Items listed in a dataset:
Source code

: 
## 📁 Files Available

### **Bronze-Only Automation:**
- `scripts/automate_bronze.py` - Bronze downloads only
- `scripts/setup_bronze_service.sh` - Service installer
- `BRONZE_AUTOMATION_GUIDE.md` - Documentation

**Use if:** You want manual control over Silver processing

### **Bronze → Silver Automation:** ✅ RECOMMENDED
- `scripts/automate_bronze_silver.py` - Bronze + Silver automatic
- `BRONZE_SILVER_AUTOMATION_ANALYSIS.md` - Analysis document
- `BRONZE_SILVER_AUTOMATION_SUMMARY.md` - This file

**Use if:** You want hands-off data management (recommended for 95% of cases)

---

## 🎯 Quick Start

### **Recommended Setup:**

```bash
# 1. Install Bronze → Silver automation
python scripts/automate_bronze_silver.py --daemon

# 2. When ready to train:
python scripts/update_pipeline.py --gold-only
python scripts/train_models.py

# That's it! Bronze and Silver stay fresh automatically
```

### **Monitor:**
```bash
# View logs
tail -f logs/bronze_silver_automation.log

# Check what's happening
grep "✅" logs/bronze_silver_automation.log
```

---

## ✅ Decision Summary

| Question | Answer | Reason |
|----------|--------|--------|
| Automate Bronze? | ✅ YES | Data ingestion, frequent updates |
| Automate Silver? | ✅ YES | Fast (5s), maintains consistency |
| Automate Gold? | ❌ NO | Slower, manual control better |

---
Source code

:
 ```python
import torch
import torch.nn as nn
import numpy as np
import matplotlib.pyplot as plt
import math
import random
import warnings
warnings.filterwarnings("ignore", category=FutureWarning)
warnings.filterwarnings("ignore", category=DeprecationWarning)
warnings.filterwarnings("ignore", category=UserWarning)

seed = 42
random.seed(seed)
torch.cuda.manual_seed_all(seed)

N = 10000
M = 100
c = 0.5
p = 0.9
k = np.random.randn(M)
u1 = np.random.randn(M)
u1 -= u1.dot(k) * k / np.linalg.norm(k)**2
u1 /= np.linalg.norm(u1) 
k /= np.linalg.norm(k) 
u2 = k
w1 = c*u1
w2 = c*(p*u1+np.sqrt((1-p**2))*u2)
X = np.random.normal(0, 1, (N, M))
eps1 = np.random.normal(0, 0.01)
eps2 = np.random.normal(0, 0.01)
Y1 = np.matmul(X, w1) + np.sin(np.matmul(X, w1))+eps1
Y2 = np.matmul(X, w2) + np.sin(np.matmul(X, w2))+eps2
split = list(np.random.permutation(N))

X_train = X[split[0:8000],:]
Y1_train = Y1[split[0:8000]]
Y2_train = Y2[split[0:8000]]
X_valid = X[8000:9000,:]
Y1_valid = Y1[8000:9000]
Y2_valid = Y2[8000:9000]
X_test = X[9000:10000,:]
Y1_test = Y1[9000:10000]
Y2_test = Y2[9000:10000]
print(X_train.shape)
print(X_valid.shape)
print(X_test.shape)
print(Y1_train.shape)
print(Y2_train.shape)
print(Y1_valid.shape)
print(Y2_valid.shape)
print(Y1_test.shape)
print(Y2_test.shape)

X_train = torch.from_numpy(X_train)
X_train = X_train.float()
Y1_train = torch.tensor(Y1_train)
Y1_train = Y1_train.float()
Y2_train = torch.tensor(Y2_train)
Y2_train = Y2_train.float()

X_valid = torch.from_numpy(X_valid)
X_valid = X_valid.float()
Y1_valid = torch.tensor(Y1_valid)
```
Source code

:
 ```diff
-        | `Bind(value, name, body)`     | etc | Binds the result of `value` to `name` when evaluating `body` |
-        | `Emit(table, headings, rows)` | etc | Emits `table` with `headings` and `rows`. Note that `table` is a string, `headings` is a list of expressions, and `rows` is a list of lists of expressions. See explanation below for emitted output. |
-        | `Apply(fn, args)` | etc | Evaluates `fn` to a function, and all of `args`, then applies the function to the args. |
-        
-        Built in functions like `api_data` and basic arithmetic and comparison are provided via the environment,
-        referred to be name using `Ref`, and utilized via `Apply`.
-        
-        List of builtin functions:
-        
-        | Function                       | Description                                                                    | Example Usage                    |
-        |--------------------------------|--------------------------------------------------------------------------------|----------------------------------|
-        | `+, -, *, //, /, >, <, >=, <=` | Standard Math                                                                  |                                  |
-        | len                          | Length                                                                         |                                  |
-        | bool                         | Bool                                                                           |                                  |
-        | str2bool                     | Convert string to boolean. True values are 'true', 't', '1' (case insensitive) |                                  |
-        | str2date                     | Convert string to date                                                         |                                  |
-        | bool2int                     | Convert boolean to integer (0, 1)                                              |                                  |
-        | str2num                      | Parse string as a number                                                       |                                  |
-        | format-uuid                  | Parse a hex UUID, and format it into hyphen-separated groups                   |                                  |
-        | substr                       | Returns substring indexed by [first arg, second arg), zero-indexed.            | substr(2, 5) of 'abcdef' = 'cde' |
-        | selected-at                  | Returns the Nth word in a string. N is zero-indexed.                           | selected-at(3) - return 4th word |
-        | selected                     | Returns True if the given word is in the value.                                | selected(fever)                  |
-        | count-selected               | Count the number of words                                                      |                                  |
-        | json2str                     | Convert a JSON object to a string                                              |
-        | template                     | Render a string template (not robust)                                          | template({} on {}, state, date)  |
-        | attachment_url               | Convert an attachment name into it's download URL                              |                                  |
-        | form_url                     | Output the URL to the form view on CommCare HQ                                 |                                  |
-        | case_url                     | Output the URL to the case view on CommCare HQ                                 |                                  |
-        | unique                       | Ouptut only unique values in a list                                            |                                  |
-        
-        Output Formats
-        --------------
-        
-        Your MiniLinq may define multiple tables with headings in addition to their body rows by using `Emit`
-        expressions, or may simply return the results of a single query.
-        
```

---

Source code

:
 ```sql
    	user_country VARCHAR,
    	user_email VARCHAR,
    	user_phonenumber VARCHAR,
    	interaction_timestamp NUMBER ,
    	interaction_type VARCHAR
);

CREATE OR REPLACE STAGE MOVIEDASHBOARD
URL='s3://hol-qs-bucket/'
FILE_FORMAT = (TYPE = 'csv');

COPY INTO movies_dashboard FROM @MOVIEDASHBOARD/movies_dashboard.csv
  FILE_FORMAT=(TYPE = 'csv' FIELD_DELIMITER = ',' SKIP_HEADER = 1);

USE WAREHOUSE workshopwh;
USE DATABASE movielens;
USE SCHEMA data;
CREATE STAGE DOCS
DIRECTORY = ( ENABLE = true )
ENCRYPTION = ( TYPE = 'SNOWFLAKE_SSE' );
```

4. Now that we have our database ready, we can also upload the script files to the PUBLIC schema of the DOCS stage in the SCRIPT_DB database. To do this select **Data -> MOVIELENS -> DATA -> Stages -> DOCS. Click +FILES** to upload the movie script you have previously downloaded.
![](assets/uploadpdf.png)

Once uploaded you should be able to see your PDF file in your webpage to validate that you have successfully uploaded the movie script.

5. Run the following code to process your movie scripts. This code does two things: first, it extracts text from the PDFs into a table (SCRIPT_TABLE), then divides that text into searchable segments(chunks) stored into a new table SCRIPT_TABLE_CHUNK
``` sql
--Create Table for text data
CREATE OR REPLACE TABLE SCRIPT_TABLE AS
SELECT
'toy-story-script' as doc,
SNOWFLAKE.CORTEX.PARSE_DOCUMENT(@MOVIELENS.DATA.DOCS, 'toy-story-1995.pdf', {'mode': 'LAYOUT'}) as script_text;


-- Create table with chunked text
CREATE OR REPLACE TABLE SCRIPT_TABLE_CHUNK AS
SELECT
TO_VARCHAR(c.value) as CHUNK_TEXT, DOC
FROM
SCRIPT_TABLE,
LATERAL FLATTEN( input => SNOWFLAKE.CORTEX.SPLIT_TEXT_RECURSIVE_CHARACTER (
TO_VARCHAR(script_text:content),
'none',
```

...

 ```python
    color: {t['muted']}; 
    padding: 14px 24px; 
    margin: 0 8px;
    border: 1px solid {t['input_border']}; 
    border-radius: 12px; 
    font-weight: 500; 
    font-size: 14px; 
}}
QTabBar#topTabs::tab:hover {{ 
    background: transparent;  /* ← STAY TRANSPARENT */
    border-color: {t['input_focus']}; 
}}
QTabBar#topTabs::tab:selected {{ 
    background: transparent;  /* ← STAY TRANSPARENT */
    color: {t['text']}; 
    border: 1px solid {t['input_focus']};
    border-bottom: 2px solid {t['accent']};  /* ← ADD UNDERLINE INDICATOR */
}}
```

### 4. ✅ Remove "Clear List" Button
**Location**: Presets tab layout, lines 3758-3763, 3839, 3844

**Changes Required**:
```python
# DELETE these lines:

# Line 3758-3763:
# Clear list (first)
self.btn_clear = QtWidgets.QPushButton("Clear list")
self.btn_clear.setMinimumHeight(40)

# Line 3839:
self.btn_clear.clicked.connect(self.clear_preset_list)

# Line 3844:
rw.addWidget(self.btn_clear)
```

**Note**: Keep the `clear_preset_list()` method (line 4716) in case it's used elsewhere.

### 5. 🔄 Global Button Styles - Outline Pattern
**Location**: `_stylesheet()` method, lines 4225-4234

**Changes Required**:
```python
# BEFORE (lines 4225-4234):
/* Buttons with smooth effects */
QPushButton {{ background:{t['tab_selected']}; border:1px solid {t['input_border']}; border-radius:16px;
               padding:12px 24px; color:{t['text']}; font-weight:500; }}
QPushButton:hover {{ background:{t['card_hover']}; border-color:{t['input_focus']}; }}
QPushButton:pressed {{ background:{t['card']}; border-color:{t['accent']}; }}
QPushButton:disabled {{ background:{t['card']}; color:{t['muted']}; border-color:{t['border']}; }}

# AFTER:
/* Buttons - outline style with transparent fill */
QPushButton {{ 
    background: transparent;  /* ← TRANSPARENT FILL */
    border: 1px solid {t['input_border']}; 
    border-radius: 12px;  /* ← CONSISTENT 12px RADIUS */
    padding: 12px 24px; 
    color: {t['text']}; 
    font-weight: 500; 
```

The problem |
Find the word "topTabs" in the data and show each line that holds it.

Answer |
QTabBar#topTabs::tab:hover {{ 
QTabBar#topTabs::tab:selected {{ 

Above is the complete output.